Problem statement: Write out the following listing's lines from the one with "<source format=gbr>" to the one with "X71273500Y-93388000I-862500J0D01*", exactly, with both included and no others.

Information supplied:
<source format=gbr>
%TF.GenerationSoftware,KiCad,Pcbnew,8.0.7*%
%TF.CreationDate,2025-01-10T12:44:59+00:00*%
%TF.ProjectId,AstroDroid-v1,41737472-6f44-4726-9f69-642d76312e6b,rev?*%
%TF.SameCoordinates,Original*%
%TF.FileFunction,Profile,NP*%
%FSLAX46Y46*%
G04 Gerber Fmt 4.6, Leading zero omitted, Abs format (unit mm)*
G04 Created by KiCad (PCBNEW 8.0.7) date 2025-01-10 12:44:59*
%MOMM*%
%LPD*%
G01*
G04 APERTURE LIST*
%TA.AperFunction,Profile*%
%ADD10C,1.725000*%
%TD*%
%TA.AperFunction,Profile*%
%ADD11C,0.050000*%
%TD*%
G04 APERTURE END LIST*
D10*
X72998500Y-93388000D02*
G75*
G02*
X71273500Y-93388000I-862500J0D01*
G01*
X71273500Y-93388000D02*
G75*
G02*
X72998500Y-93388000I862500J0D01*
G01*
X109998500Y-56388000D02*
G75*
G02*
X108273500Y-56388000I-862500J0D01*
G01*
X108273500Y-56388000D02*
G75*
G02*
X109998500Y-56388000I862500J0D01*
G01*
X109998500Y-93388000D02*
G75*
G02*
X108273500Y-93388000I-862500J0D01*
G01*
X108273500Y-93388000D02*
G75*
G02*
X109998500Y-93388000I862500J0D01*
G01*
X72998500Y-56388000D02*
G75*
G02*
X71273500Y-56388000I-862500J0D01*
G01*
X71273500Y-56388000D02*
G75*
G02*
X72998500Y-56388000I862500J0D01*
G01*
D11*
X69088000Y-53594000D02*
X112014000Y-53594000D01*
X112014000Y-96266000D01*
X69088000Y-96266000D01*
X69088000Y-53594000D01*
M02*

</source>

==

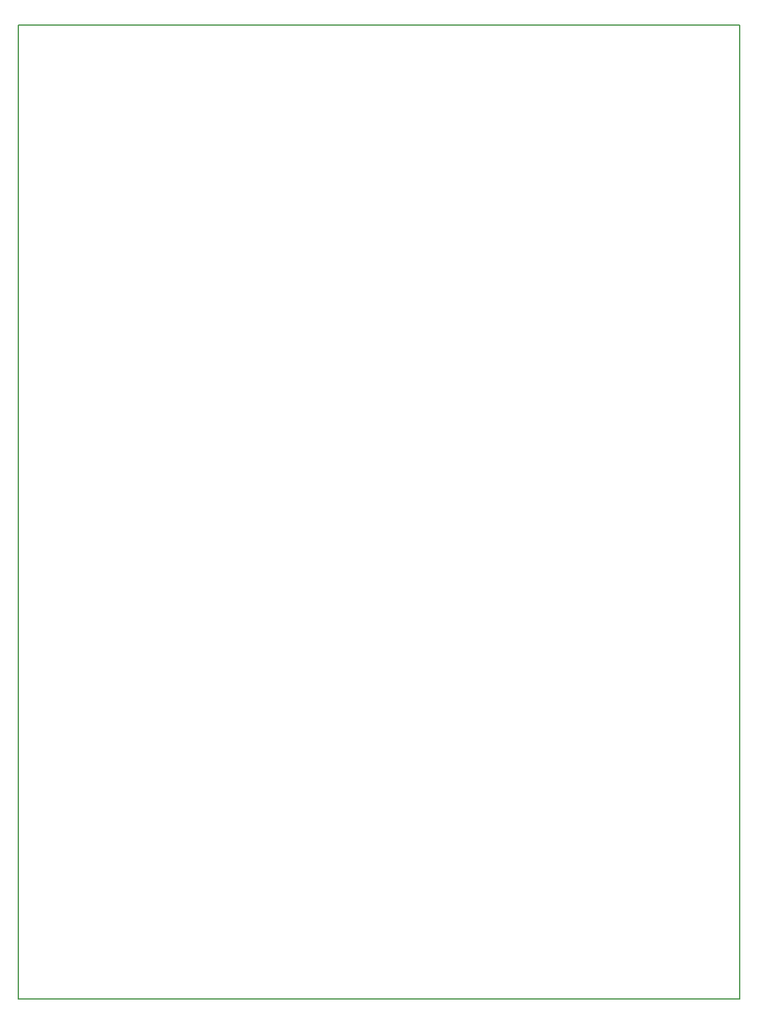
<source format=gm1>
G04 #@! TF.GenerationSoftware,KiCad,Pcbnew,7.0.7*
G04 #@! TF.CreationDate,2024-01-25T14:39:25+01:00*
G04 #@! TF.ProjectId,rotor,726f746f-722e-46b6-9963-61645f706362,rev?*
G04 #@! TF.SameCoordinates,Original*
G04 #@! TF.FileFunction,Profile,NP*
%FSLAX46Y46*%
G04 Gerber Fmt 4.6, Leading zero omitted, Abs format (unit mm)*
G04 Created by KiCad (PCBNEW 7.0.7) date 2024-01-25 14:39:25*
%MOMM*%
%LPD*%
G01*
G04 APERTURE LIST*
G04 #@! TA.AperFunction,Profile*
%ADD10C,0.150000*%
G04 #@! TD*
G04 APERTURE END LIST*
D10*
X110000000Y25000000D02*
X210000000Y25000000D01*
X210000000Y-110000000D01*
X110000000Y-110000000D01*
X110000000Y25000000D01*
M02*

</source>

==

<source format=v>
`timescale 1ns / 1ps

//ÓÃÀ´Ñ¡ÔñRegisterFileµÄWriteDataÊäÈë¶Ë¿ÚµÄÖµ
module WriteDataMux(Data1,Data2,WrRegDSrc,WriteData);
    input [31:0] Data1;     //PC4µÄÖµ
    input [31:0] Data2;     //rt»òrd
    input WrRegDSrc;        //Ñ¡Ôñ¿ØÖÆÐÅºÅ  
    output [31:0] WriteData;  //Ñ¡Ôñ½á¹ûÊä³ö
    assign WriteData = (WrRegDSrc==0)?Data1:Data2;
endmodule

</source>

Answer below:
<source format=gbr>
%TF.GenerationSoftware,KiCad,Pcbnew,8.0.7*%
%TF.CreationDate,2025-01-10T12:44:59+00:00*%
%TF.ProjectId,AstroDroid-v1,41737472-6f44-4726-9f69-642d76312e6b,rev?*%
%TF.SameCoordinates,Original*%
%TF.FileFunction,Profile,NP*%
%FSLAX46Y46*%
G04 Gerber Fmt 4.6, Leading zero omitted, Abs format (unit mm)*
G04 Created by KiCad (PCBNEW 8.0.7) date 2025-01-10 12:44:59*
%MOMM*%
%LPD*%
G01*
G04 APERTURE LIST*
%TA.AperFunction,Profile*%
%ADD10C,1.725000*%
%TD*%
%TA.AperFunction,Profile*%
%ADD11C,0.050000*%
%TD*%
G04 APERTURE END LIST*
D10*
X72998500Y-93388000D02*
G75*
G02*
X71273500Y-93388000I-862500J0D01*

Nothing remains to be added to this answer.